(Prompt) Records follow. Select each line holding "plus".

(Input for this task)

──────────

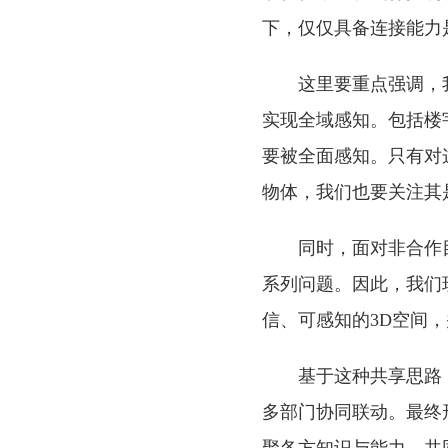
下，仅仅具备连接能力
这里要重点强调，
实现全域感知。包括楼
要被全面感知。只有对
物体，我们也要关注其
同时，面对非合作
系列问题。因此，我们
信、可感知的3D空间
基于这种共享思路
多部门协同联动。最终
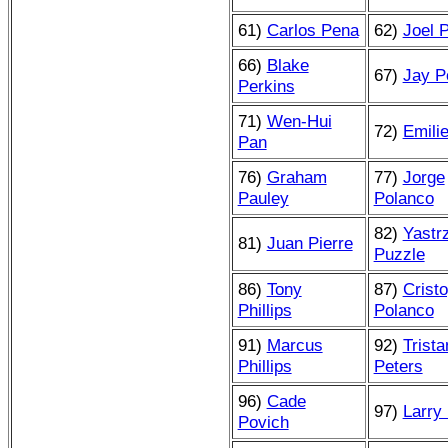
61)
Carlos Pena
62)
Joel 
66)
Blake
67)
Jay P
Perkins
71)
Wen-Hui
72)
Emilie
Pan
76)
Graham
77)
Jorge
Pauley
Polanco
82)
Yastr
81)
Juan Pierre
Puzzle
86)
Tony
87)
Crist
Phillips
Polanco
91)
Marcus
92)
Trista
Phillips
Peters
96)
Cade
97)
Larry 
Povich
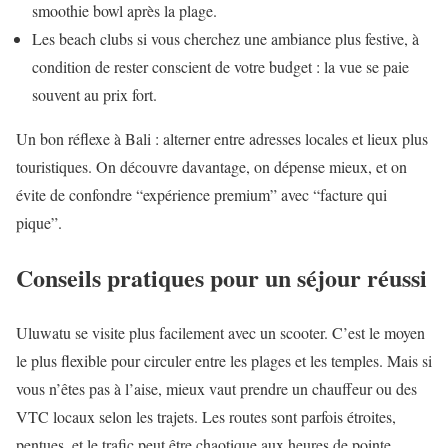
smoothie bowl après la plage.
Les beach clubs si vous cherchez une ambiance plus festive, à
condition de rester conscient de votre budget : la vue se paie
souvent au prix fort.
Un bon réflexe à Bali : alterner entre adresses locales et lieux plus
touristiques. On découvre davantage, on dépense mieux, et on
évite de confondre “expérience premium” avec “facture qui
pique”.
Conseils pratiques pour un séjour réussi
Uluwatu se visite plus facilement avec un scooter. C’est le moyen
le plus flexible pour circuler entre les plages et les temples. Mais si
vous n’êtes pas à l’aise, mieux vaut prendre un chauffeur ou des
VTC locaux selon les trajets. Les routes sont parfois étroites,
pentues, et le trafic peut être chaotique aux heures de pointe.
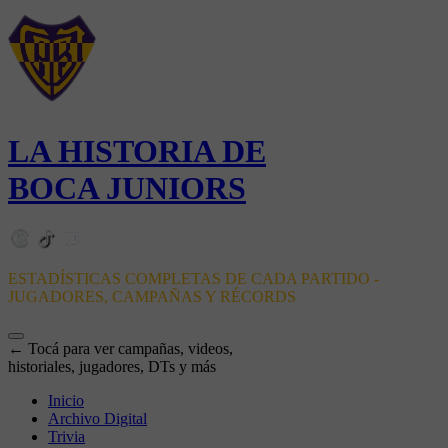
LA HISTORIA DE
BOCA JUNIORS
ESTADÍSTICAS COMPLETAS DE CADA PARTIDO -
JUGADORES, CAMPAÑAS Y RÉCORDS
← Tocá para ver campañas, videos,
historiales, jugadores, DTs y más
Inicio
Archivo Digital
Trivia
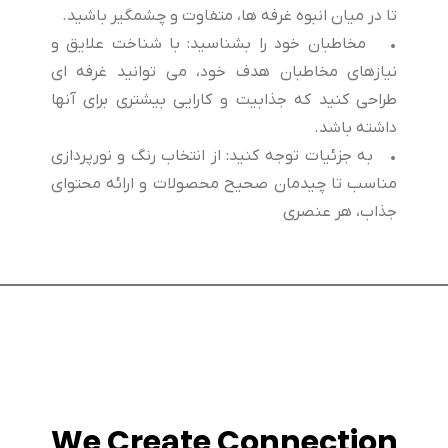
تا در میان انبوه غرفه ها، متفاوت و چشمگیر باشید.
• مخاطبان خود را بشناسید: با شناخت علایق و
نیازهای مخاطبان هدف خود، می توانید غرفه ای
طراحی کنید که جذابیت و کارایی بیشتری برای آنها
داشته باشد.
• به جزئیات توجه کنید: از انتخاب رنگ و نورپردازی
مناسب تا چیدمان صحیح محصولات و ارائه محتوای
جذاب، هر عنصری
We Create Connection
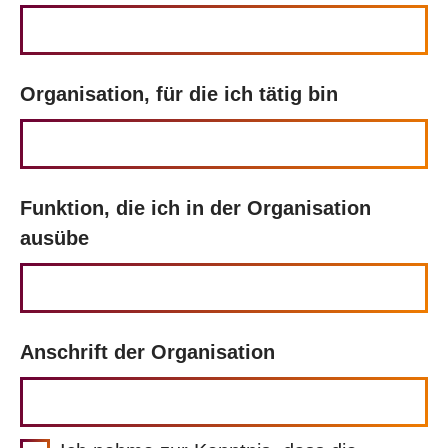
Organisation, für die ich tätig bin
Funktion, die ich in der Organisation
ausübe
Anschrift der Organisation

──────────

(Response area)
Les beach clubs si vous cherchez une ambiance plus festive, à
Un bon réflexe à Bali : alterner entre adresses locales et lieux plus
Uluwatu se visite plus facilement avec un scooter. C’est le moyen
le plus flexible pour circuler entre les plages et les temples. Mais si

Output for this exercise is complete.